How far then should we all take this pursuit of the treasured “readers of tomorrow?” One thing we tend to forget in this pile-on pursuit of eternal youth is that our target demographic of the moment is bound to grow older. In light of this biological truth, then, maybe we should start to ask what millennials — this first generation of readers/users/producers/consumers born on the Internet — will actually be like in, say, 2035? It’s hard to know if they’ll still be on Facebook; perhaps (hopefully?) emoji use and Snapchat output will have ebbed. Other new stuff we can’t imagine will no doubt be keeping them connected and competing for their attention.

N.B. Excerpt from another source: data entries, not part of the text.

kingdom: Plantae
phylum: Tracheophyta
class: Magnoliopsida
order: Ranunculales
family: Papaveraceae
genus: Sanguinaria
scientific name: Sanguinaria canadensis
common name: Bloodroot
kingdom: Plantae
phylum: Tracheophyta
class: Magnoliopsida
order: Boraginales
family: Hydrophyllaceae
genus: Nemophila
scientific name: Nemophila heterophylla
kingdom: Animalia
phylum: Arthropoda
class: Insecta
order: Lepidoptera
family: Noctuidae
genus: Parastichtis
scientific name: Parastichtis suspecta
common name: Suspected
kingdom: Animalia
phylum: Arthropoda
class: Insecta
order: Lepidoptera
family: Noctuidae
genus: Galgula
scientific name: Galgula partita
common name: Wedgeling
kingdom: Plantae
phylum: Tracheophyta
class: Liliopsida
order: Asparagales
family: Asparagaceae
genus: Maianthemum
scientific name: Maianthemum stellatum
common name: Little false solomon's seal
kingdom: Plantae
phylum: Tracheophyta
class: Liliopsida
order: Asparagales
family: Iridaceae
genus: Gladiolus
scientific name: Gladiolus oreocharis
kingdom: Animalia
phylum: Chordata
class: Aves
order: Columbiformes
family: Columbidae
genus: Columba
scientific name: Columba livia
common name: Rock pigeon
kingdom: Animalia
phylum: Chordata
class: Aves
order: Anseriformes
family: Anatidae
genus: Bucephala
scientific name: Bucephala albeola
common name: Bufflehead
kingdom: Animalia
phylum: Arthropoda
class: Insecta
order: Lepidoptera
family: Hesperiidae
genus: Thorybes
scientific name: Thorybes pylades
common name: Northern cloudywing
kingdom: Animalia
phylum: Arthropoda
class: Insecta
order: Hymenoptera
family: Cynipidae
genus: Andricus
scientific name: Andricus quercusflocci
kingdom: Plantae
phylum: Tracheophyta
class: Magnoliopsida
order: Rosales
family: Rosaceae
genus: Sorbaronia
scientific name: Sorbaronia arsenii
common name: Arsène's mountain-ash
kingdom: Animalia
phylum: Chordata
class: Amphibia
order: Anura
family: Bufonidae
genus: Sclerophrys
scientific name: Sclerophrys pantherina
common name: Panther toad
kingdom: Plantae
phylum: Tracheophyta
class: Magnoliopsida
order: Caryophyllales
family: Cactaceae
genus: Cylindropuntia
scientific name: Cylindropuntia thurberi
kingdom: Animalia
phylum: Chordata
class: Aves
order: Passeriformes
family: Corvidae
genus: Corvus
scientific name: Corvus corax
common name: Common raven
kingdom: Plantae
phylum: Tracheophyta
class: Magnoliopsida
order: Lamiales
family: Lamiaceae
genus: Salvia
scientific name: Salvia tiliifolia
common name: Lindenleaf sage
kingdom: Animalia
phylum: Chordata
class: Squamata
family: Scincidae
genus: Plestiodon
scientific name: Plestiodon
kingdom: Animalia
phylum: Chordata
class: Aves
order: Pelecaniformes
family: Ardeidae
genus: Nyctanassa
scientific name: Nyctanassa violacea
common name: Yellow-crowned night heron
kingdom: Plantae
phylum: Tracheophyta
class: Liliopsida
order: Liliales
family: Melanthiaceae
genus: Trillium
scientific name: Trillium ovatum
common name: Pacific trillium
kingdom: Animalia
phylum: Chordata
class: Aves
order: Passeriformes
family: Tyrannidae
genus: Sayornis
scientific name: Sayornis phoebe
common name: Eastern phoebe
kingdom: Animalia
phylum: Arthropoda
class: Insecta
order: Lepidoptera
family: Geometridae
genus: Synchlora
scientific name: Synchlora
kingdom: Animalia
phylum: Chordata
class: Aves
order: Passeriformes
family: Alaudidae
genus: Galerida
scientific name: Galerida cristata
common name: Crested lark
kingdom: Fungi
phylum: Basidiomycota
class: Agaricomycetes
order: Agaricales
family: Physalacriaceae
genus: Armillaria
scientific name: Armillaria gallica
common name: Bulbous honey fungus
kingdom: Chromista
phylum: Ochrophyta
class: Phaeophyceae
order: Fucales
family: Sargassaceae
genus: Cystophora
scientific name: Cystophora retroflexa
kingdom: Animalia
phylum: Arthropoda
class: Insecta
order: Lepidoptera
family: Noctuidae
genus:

Still there are certain things we can count on 20 years from now for the current flock of millennials: Few will have yet reached the risky grandpa-or-grandma-in-a-nightclub demographic. Instead, it’s safe to say there will be no shortage of onetime 20-something hipsters who have turned into 40-something dads and moms. What stories and information will matter to them? How will they want it packaged and delivered? We should be busy building those news products right now.